落ちてくる人間を受けとめたと簡単に言うものの、普通に考えて命懸けだったはずなのだ。シドルクの行動がなければ今頃、空の星だったに違いない。
(あれ…………?)
その時、サフィは一つ違和感を抱いた。
(壁の上で踊ってた………けど…………なんで落ちたんだっけ)
「礼には及ばねえっすよ! 姉さん一人受けとめたり運んだり、兄貴にとっちゃ朝飯前っすから!」
「………………気にしなくていい」
当の功労者シドルクは、やはり顔色一つ変えていない。
その時、サフィにまた別の疑問が湧いた。
「でも、どうして運んでくれたの? そのまま王宮に届けてくれても良かったのに」
不平不満を言いたいわけではない。ただ、すぐにでも王宮の門兵に引き渡した方が、二人にとって面倒は少なかったはずなのだ。

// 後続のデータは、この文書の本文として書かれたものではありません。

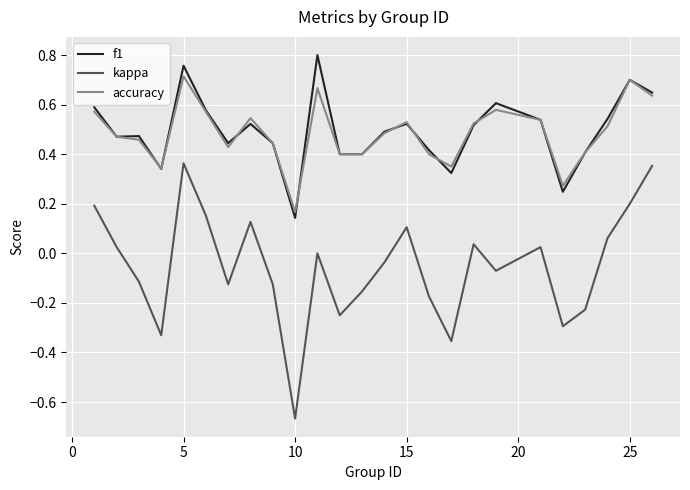

True or false: kappa and accuracy intersect in this chart.

False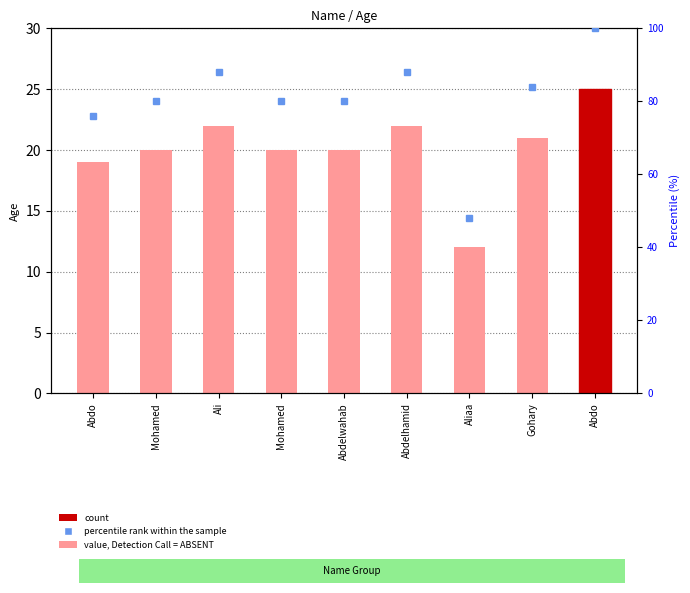

What is the maximum value shown in the chart?

25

「あー……ええとっすね…………サフィ姉さん、寝起きで悪いっすけど問題です」
「え? は、はい」
仰々しい咳払いをして、ジュニは人差し指をぴんと立てる。
「みんな寝静まった真夜中、姉さんは『王の額』から一人で落ちてきたんでしょ? これ、誰かが見てたら何だと思うすか?」
「………………月夜に舞い降りた美少女戦士?」
「しくじった脱走犯、だ」
シドルクの寸鉄がポンコツ美少女に刺さる。
「あっ…………」
その時、はじめてサフィの表情筋が固まった。
自分が猛禽類の縄張りにいることに気づいた、間抜けなウサギのような顔で。